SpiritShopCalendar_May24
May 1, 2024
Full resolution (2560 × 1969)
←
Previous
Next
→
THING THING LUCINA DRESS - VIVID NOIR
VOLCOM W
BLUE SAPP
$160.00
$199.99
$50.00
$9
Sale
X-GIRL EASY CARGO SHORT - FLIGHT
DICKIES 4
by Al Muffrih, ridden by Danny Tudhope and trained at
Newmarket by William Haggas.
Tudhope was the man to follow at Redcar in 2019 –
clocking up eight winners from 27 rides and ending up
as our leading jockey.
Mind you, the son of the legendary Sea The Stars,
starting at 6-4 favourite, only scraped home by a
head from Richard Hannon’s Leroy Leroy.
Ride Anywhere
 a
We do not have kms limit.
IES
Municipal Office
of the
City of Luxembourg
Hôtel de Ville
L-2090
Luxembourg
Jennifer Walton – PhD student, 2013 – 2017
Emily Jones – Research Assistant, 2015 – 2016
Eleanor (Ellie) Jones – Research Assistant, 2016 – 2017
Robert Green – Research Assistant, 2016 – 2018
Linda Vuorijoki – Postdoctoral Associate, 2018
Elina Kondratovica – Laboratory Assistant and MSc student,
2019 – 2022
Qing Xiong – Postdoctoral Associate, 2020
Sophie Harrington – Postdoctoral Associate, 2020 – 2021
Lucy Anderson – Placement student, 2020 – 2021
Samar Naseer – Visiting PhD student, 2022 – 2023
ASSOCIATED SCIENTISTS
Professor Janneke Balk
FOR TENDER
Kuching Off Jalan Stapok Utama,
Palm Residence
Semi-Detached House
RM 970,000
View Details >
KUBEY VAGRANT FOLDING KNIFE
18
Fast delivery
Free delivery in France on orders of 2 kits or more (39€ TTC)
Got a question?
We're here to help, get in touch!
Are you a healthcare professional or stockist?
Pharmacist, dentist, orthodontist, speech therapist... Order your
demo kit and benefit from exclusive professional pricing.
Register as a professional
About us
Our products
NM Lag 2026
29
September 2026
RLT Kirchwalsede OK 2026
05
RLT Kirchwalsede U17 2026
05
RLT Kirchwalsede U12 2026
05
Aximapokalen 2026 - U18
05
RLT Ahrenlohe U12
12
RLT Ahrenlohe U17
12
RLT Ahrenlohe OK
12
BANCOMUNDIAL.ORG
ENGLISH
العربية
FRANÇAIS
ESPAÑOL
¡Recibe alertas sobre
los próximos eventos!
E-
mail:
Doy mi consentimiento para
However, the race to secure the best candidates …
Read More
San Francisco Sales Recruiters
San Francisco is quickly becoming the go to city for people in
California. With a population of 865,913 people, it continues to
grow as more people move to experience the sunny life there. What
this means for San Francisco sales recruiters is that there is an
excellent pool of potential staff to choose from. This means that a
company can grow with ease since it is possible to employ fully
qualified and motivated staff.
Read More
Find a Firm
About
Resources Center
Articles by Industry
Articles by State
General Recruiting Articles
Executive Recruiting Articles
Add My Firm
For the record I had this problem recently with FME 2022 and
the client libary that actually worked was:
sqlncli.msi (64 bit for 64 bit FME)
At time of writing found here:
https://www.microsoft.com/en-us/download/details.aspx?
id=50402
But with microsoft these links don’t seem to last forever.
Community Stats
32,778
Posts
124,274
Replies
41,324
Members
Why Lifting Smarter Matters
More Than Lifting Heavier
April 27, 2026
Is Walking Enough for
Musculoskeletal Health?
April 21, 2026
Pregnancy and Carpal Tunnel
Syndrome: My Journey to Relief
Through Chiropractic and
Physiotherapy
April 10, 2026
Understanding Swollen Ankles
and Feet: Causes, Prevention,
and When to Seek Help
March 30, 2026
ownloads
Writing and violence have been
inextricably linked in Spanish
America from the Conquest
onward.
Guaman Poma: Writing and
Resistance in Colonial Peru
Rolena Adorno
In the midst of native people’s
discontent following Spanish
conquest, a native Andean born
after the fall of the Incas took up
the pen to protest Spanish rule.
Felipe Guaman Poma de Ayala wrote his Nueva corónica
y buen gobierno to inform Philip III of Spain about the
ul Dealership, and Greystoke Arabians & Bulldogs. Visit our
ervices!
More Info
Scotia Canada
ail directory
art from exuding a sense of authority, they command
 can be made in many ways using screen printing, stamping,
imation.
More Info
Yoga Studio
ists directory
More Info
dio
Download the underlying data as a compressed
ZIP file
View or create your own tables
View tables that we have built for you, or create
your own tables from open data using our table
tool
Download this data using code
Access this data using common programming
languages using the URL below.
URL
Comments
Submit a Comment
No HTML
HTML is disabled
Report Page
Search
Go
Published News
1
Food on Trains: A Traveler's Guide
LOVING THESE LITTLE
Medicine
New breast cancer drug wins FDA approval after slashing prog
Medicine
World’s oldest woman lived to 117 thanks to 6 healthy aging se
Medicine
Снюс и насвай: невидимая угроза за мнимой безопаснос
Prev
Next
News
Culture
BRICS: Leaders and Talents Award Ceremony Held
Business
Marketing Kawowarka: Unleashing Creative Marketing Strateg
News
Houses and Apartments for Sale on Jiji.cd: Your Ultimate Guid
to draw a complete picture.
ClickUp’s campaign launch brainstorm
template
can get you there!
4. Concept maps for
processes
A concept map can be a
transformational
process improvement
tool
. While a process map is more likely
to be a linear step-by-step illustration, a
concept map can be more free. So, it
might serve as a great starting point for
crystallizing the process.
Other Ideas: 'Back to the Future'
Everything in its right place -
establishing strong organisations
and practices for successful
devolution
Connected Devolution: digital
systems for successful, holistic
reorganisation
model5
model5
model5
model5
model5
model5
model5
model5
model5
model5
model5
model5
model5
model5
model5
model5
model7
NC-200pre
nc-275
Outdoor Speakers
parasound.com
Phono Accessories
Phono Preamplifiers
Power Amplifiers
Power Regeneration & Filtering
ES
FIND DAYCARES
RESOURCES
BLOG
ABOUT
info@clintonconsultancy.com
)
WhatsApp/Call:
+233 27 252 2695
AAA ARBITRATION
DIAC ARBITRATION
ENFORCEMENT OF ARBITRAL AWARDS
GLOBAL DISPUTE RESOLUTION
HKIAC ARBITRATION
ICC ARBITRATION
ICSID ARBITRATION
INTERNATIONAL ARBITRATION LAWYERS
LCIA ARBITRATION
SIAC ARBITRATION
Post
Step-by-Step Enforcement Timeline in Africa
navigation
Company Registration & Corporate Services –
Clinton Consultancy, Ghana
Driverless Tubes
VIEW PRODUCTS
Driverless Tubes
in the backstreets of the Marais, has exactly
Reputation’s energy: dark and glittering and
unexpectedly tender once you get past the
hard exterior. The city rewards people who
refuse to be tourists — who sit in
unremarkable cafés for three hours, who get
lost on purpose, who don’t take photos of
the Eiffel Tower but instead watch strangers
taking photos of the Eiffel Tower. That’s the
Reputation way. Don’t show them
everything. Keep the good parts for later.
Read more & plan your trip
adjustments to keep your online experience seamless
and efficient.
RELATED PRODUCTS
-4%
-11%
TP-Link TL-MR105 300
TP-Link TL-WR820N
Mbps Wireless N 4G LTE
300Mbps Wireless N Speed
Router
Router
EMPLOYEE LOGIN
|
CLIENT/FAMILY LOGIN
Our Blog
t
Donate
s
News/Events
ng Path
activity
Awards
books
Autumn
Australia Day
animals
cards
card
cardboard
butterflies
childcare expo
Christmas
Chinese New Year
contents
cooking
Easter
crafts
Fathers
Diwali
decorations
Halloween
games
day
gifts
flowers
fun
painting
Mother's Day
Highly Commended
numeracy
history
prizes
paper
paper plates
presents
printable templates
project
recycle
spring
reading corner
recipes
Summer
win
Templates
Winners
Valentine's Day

════

Lines with "using" in them: work out how many there are in the listing and give the figure alone.

5